With pictures left out, output exactly the lines of the listing below from the line that has "output wire[7:0] out;" to the line that has "X001994Y030847D01*", both lines kept.
%%
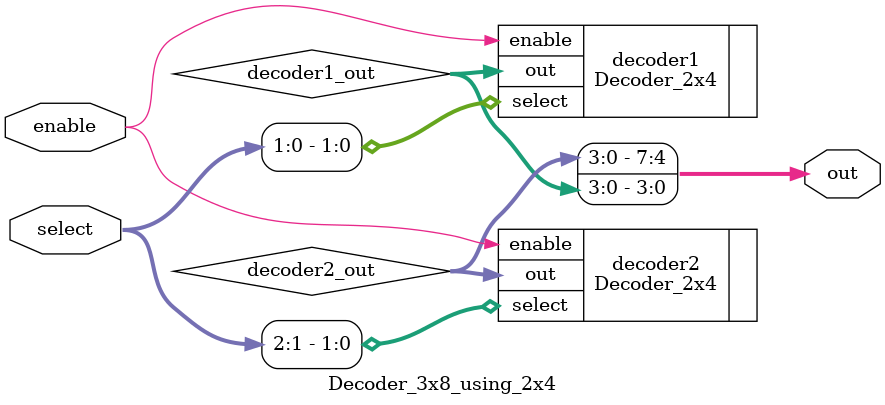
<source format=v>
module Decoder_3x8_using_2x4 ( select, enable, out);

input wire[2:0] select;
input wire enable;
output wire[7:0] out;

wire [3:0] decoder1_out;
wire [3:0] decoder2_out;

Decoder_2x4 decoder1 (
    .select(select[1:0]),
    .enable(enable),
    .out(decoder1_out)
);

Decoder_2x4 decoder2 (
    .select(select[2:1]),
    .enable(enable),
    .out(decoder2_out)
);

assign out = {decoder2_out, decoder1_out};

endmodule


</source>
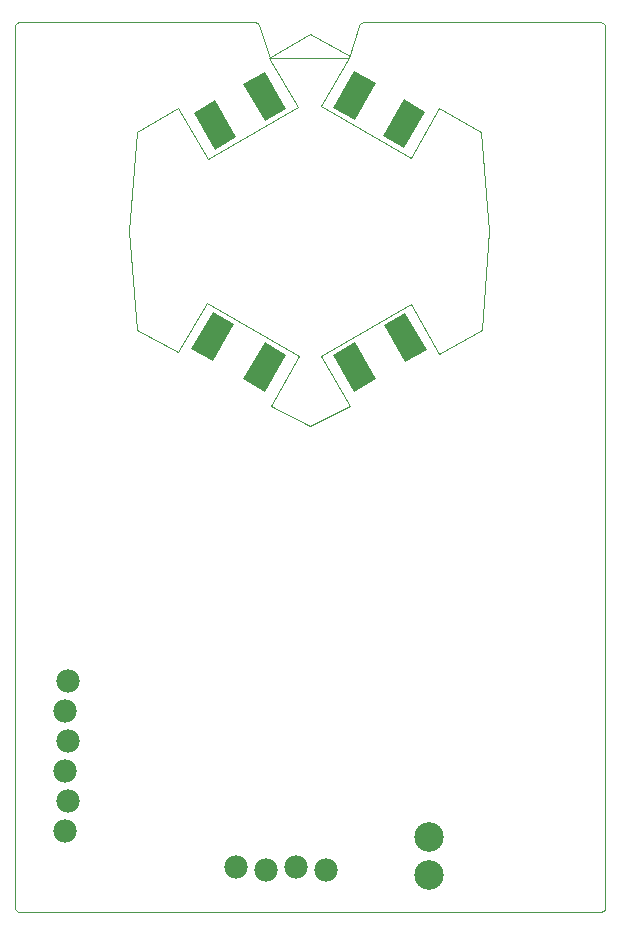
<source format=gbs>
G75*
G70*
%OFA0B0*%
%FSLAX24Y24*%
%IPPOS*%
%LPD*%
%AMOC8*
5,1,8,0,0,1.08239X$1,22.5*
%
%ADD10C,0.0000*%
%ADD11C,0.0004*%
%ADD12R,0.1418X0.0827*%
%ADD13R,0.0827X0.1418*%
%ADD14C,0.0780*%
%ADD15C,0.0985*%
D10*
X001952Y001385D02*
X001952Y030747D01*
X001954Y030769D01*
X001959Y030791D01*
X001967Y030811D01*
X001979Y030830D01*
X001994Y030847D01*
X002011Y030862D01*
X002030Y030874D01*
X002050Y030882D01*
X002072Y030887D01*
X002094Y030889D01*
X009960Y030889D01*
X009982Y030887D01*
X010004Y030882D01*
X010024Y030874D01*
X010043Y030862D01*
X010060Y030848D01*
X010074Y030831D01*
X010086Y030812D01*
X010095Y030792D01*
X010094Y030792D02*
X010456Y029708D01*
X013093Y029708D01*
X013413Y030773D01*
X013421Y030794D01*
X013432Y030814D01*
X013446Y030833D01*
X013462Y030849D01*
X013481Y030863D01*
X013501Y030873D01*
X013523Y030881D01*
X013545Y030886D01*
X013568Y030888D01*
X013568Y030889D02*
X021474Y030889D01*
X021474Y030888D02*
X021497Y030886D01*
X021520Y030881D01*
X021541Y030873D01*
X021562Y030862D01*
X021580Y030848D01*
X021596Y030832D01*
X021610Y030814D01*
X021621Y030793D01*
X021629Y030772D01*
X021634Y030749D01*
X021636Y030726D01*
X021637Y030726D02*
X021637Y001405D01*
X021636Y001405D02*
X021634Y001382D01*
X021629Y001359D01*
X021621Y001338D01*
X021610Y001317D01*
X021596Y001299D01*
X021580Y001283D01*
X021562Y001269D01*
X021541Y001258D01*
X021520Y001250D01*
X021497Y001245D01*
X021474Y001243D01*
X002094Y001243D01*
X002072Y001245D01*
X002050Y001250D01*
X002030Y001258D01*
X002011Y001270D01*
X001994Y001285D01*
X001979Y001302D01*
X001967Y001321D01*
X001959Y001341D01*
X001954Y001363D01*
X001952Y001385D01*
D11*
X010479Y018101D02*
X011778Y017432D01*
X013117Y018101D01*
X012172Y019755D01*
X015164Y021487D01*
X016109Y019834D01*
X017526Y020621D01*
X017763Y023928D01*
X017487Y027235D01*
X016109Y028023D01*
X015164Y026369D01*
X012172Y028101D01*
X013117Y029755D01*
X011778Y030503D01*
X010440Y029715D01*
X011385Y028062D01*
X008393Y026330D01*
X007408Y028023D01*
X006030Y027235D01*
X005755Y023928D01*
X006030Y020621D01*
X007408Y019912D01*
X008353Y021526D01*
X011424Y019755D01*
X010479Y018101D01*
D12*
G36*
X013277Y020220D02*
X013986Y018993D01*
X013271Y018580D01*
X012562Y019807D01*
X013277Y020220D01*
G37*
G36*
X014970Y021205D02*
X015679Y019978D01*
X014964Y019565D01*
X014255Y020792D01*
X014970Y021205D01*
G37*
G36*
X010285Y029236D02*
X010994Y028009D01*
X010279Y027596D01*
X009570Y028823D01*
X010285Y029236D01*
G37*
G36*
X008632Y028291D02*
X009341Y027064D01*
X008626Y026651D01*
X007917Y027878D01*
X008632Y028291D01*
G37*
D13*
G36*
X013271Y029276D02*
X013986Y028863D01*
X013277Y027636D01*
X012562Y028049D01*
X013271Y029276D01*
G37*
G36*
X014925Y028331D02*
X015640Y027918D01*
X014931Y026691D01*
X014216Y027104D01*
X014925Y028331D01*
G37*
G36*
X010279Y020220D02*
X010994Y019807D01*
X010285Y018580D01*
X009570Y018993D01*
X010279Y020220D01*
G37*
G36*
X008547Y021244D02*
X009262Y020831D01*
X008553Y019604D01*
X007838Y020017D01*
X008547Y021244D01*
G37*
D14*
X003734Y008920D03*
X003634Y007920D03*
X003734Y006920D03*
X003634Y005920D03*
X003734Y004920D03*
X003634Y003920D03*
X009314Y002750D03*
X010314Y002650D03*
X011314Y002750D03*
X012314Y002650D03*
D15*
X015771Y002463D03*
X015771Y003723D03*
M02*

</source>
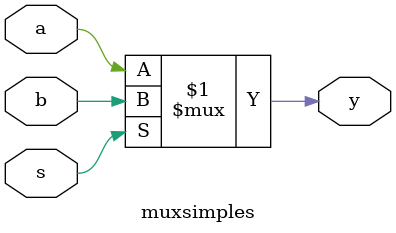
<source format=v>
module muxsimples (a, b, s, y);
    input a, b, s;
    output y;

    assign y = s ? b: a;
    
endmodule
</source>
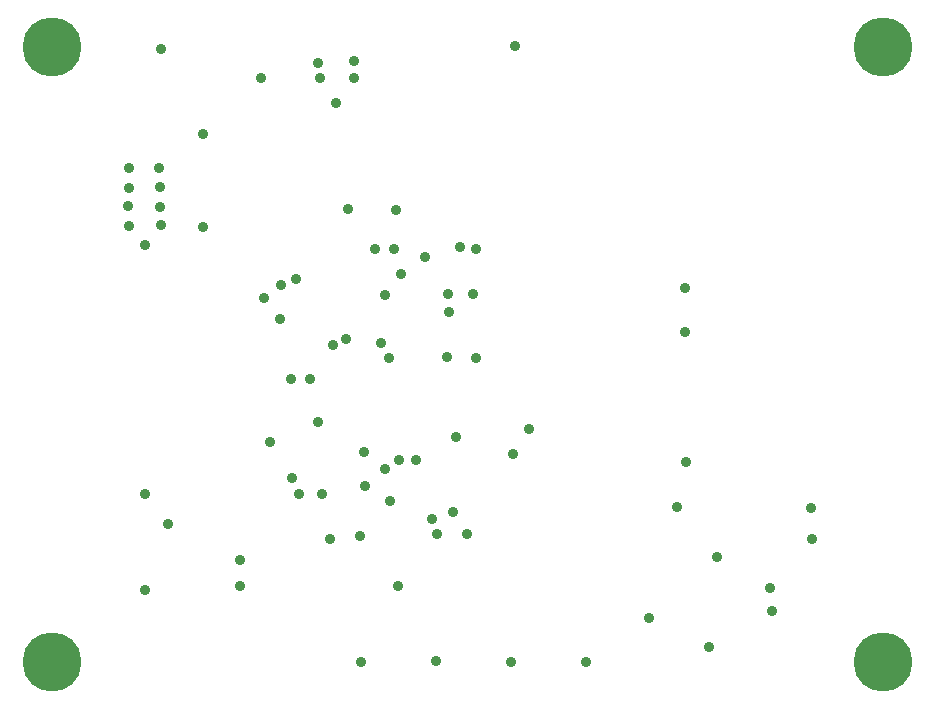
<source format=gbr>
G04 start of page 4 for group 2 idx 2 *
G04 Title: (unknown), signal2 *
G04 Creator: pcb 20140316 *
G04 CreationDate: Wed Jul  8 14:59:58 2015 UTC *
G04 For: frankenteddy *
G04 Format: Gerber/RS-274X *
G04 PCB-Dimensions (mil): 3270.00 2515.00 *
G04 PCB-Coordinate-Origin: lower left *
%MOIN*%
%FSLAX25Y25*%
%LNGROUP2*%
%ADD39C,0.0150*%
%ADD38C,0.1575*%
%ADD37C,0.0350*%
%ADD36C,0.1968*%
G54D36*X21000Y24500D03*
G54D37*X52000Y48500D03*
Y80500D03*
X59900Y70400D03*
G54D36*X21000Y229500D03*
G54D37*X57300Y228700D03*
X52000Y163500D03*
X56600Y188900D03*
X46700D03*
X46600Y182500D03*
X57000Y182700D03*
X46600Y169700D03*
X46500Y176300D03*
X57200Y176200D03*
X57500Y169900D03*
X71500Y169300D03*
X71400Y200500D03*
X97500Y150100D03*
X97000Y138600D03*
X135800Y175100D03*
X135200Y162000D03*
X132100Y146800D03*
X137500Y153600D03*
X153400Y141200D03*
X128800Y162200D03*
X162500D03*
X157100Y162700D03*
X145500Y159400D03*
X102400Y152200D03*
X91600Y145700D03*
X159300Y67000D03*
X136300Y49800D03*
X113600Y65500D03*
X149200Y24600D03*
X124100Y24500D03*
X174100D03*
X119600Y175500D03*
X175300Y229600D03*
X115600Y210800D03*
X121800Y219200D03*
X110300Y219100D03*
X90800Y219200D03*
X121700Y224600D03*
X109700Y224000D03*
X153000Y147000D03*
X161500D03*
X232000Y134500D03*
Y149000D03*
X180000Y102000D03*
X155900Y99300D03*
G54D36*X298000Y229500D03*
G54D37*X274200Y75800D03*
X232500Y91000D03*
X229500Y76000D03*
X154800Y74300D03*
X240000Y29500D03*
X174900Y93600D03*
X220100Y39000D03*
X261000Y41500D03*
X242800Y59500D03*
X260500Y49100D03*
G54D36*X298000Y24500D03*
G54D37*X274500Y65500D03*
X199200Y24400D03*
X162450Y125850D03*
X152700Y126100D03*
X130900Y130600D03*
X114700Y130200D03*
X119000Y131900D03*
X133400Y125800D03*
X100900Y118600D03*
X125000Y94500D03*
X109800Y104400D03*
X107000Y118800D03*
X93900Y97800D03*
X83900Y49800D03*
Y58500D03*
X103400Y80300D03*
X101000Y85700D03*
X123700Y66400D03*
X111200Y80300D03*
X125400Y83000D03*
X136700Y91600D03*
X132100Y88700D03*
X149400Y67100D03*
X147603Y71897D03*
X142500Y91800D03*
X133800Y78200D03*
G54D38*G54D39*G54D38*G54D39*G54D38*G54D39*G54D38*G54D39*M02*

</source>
%%
[YOUR RESPONSE]
output wire[7:0] out;

wire [3:0] decoder1_out;
wire [3:0] decoder2_out;

Decoder_2x4 decoder1 (
    .select(select[1:0]),
    .enable(enable),
    .out(decoder1_out)
);

Decoder_2x4 decoder2 (
    .select(select[2:1]),
    .enable(enable),
    .out(decoder2_out)
);

assign out = {decoder2_out, decoder1_out};

endmodule


</source>
<source format=gbs>
G75*
G70*
%OFA0B0*%
%FSLAX24Y24*%
%IPPOS*%
%LPD*%
%AMOC8*
5,1,8,0,0,1.08239X$1,22.5*
%
%ADD10C,0.0000*%
%ADD11C,0.0004*%
%ADD12R,0.1418X0.0827*%
%ADD13R,0.0827X0.1418*%
%ADD14C,0.0780*%
%ADD15C,0.0985*%
D10*
X001952Y001385D02*
X001952Y030747D01*
X001954Y030769D01*
X001959Y030791D01*
X001967Y030811D01*
X001979Y030830D01*
X001994Y030847D01*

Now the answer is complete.